TAREFA PROPOSTA 1 →
Responda com base no trecho sobre Esmeraldo Tarquínio:
(a) Em que data Esmeraldo Tarquínio faleceu?
(b) Para que dia o decreto-lei nº 2.050 marcou a eleição municipal?
(c) Que gêneros musicais Deborah Tarquínio diz ter aprendido a valorizar com o pai?
::: TRECHO DO DOCUMENTO :::
Autonomia – Merecidamente considerado um dos símbolos santistas de resistência ao golpe militar, Esmeraldo não testemunharia o retorno da autonomia política da Cidade. Após 20 dias internado em decorrência de um aneurisma cerebral, faleceu em 10 de novembro de 1982.

Nove meses depois, o Diário Oficial da União publicaria o decreto-lei nº 2.050, marcando a eleição municipal para o dia 9 de julho de 1984. O resultado do primeiro pleito para a prefeitura, após 15 anos de intervenção federal, consagraria a ausência do último prefeito eleito democraticamente.

Sagrou-se vencedora a chapa liderada por seu antigo companheiro e vice-prefeito, Oswaldo Justo, e do seu filho, Esmeraldo Tarquínio Neto.

Sessão solene

Os 85 anos de nascimento de Esmeraldo Tarquínio serão lembrados amanhã, em sessão solene na Câmara Municipal de Santos. O ato, iniciativa do vereador e líder do PT, Reinaldo Martins, atendendo pedido do Conselho de Participação e Desenvolvimento da Comunidade Negra de Santos, acontece às 19 horas, no plenário do Legislativo, à Praça Tenente Mauro Batista de Miranda, 1 (antigo quartel dos Bombeiros), na Vila Nova.

 


Tarquínio gostava de estar em contato com as pessoas, tanto como homem público como na convivência na faculdade, entre amigos, nas ruas

Foto: arquivo, publicada com a matéria

Na voz da filha, herança artística

Um homem é a sua obra. E se o legado do ex-prefeito eleito não se limita apenas à vida política, na arte há uma herdeira: sua filha, Deborah Tarquínio. "Hoje (ontem), uma senhora me parou na rua e disse eu ao me ver cantar lembra-se de meu pai", diz a cantora.

O amor à música é uma ligação que a faz recordar das tardes de domingo de sua infância. "Era o único momento que eu podia ficar com meu pai". Nessas tardes, vitrola e discos faziam companhia para a garota e seu maior ídolo. "Aprendi a ouvir boas músicas e a dar valor à MPB, ao jazz e aos blues com meu pai", afirma. Com ele, Deborah desenvolveu o ofício de cantar. "Ele sempre estava a cantarolar alguma melodia. Era lindo".
::: ENTRADA DA TAREFA :::
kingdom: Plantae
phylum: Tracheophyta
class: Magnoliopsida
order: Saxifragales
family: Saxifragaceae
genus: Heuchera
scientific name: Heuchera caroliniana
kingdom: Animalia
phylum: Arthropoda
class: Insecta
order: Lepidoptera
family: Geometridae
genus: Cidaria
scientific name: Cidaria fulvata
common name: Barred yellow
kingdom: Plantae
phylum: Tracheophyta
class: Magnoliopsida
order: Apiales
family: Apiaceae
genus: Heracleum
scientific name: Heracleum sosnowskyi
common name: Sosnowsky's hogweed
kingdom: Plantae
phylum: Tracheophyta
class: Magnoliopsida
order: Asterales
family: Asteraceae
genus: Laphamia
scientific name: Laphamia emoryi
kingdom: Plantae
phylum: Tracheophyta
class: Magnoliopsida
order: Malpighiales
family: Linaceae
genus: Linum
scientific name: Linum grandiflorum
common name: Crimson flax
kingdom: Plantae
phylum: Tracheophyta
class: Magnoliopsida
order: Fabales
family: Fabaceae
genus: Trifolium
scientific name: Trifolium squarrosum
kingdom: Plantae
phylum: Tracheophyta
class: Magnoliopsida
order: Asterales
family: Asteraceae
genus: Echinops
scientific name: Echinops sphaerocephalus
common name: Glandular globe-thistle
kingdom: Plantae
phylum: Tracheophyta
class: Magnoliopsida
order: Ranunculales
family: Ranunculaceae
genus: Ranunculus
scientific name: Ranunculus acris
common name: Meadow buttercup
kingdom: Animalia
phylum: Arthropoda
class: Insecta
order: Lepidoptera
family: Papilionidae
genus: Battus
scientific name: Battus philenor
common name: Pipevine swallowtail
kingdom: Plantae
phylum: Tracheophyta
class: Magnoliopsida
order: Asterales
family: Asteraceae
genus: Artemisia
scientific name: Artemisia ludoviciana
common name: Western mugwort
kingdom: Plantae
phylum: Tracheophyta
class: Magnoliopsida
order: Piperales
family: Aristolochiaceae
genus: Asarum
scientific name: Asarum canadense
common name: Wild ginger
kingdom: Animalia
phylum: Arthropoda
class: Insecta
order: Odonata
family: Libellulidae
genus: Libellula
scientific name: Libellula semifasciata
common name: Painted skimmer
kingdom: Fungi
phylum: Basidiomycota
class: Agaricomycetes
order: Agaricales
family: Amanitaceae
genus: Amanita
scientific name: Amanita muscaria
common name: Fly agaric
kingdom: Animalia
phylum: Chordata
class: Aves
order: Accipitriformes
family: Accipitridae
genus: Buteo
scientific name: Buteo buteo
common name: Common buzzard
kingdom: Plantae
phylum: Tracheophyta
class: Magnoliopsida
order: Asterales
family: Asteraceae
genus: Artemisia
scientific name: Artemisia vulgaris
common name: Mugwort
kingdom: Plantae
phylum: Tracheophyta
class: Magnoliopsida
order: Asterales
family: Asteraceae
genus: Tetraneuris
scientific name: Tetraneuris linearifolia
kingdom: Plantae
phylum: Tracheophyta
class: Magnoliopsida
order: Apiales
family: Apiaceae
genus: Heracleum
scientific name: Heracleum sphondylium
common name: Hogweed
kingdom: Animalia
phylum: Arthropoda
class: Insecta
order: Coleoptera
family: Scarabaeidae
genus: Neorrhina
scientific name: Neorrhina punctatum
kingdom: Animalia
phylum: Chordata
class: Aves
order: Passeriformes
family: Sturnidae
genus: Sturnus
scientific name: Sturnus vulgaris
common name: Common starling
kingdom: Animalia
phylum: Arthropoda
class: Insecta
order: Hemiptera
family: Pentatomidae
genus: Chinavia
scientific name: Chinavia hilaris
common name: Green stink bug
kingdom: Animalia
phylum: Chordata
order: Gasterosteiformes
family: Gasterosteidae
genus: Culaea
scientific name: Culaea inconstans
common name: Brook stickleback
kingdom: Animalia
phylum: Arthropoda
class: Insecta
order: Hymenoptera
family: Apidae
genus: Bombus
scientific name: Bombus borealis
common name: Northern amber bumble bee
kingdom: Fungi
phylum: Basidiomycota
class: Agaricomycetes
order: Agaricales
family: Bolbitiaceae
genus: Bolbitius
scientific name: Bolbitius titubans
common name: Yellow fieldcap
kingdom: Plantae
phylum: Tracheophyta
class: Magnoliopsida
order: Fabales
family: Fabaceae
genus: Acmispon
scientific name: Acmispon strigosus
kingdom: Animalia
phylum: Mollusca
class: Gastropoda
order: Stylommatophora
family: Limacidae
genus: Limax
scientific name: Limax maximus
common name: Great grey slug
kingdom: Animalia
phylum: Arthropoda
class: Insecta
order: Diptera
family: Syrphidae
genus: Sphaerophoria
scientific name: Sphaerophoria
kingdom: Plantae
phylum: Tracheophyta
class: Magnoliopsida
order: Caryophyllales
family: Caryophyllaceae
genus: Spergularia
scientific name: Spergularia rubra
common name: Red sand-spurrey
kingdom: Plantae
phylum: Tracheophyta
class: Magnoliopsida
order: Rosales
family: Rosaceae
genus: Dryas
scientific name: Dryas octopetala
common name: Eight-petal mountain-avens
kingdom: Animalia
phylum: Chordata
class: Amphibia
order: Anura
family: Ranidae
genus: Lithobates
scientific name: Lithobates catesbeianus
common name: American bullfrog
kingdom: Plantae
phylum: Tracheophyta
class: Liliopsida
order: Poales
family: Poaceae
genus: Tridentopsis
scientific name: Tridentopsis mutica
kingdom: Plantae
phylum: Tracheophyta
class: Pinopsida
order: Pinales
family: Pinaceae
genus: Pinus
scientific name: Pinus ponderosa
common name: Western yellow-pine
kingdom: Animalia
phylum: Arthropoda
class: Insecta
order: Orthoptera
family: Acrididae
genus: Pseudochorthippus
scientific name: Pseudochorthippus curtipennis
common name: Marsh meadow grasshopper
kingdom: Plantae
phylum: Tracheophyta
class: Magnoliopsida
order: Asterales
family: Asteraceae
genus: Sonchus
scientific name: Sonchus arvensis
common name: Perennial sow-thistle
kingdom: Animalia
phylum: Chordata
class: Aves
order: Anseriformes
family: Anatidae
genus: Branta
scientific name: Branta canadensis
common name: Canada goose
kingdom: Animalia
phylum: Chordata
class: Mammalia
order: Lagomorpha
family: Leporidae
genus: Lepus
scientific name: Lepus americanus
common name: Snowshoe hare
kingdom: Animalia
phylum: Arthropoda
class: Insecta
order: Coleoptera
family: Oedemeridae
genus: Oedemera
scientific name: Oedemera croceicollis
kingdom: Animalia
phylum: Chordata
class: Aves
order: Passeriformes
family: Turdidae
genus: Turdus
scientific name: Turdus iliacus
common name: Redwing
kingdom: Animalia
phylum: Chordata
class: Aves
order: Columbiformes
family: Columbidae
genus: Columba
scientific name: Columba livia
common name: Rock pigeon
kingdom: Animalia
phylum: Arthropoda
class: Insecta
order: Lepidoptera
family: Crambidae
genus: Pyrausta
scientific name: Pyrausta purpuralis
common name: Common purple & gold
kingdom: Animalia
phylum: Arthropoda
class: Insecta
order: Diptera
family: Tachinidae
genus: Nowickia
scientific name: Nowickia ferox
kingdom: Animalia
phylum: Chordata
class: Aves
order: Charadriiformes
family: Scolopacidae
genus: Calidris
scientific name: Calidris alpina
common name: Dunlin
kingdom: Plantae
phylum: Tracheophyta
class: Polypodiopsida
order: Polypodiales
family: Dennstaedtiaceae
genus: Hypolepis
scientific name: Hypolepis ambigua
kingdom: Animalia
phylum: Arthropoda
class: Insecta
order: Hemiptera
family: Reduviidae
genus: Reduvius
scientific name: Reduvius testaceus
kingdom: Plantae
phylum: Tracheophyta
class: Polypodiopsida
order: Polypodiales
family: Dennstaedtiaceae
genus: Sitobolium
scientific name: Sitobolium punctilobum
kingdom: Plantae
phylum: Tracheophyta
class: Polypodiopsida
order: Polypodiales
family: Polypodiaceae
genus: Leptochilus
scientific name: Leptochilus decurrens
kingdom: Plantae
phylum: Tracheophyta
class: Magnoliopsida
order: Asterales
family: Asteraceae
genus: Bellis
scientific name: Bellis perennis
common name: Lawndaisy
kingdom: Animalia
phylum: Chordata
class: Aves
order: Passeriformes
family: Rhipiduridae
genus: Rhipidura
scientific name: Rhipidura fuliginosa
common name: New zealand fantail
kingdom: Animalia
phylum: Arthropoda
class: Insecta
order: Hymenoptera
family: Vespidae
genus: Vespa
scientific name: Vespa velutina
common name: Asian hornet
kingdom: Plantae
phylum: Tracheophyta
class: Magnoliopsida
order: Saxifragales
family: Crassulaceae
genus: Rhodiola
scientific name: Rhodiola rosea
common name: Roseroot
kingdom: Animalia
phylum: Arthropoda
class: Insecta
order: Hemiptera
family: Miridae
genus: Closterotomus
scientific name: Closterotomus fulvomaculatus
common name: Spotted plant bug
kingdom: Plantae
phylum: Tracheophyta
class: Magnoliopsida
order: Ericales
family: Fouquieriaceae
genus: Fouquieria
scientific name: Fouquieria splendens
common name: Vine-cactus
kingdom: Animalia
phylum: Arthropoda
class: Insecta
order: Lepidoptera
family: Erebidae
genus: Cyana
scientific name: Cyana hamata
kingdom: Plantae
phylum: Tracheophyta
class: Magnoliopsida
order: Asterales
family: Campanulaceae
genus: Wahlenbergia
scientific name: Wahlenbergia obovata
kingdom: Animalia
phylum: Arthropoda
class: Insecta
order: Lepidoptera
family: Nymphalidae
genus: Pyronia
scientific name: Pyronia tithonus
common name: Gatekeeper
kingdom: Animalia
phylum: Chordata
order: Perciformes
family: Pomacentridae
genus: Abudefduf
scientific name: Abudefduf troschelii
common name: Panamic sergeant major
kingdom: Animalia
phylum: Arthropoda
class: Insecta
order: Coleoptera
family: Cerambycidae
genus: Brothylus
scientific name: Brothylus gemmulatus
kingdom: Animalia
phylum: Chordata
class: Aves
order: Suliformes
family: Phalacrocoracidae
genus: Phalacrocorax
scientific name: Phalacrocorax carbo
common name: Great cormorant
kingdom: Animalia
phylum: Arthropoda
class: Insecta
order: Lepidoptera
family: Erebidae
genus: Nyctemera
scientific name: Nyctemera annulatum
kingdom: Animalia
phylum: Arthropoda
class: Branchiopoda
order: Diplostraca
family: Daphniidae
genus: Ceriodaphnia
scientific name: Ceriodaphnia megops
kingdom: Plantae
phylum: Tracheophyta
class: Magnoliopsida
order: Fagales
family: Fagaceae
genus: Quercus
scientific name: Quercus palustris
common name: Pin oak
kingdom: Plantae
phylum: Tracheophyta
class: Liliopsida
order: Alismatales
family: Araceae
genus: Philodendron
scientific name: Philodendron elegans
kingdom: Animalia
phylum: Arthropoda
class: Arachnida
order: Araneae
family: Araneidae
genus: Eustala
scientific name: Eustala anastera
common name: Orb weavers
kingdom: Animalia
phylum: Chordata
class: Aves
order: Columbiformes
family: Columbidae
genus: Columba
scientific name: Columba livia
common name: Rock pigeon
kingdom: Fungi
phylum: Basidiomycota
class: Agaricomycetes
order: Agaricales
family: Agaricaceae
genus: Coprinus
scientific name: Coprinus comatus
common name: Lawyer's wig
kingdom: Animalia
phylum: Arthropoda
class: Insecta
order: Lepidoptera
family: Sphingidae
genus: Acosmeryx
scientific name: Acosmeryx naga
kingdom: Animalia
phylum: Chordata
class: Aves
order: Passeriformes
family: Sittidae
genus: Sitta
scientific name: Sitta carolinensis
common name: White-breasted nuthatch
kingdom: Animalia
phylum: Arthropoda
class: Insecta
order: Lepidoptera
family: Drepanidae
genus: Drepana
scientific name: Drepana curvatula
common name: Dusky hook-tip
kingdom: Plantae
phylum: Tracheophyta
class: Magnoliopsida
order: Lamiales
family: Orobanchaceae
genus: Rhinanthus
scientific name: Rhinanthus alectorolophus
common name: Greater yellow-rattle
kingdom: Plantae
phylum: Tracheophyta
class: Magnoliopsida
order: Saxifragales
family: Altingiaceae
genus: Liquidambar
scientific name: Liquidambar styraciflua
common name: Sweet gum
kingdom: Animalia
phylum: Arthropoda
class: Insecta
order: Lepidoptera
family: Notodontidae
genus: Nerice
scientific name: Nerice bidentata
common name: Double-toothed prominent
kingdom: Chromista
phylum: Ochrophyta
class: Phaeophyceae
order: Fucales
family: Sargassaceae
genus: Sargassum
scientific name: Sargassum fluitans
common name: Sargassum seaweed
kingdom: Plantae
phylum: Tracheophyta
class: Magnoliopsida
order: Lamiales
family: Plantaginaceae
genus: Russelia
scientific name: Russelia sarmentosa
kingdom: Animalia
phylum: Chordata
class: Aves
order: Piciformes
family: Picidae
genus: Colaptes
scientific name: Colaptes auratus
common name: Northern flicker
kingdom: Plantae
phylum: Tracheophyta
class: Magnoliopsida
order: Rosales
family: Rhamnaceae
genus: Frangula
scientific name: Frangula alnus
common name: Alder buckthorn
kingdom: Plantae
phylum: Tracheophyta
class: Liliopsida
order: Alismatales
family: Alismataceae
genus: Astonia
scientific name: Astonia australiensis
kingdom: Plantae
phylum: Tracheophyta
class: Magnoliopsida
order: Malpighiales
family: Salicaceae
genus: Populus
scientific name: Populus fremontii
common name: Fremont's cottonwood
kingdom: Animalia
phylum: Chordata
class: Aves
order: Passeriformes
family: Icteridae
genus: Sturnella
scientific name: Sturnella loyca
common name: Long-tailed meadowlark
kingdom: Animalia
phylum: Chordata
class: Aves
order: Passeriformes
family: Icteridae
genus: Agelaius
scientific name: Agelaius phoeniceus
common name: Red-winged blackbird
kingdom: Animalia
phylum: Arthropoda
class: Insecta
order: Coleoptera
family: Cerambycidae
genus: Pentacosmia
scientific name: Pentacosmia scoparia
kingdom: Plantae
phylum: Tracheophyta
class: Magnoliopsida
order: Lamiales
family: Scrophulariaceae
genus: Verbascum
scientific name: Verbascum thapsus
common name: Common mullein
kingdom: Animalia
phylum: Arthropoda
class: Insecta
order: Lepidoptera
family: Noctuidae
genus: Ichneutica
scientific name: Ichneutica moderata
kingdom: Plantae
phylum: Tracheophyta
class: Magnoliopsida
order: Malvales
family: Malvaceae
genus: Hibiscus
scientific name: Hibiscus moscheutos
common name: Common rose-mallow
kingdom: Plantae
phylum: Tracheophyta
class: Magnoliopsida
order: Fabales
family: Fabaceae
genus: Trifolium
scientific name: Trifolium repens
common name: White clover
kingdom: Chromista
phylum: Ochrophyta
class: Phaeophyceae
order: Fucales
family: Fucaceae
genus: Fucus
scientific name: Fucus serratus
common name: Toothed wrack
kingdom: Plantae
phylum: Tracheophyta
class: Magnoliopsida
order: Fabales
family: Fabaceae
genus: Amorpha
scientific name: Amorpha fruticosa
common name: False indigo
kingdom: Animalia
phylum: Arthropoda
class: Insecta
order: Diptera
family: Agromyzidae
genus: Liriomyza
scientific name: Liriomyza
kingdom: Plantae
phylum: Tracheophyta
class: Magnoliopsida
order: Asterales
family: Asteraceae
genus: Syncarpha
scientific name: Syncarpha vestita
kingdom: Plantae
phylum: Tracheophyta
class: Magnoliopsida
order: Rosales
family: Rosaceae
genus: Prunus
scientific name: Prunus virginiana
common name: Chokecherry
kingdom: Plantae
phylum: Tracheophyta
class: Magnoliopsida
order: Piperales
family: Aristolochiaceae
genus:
:::
TAREFA PROPOSTA 2 →
Transcreva sem alterações as linhas dos registros entre a que contém "genus: Amorpha" e a que contém "genus: Prunus", incluindo ambas.

RESPOSTA COMPLETA 1 →
(a) Em 10 de novembro de 1982.
(b) Para 9 de julho de 1984.
(c) MPB, jazz e blues.

RESPOSTA COMPLETA 2 →
genus: Amorpha
scientific name: Amorpha fruticosa
common name: False indigo
kingdom: Animalia
phylum: Arthropoda
class: Insecta
order: Diptera
family: Agromyzidae
genus: Liriomyza
scientific name: Liriomyza
kingdom: Plantae
phylum: Tracheophyta
class: Magnoliopsida
order: Asterales
family: Asteraceae
genus: Syncarpha
scientific name: Syncarpha vestita
kingdom: Plantae
phylum: Tracheophyta
class: Magnoliopsida
order: Rosales
family: Rosaceae
genus: Prunus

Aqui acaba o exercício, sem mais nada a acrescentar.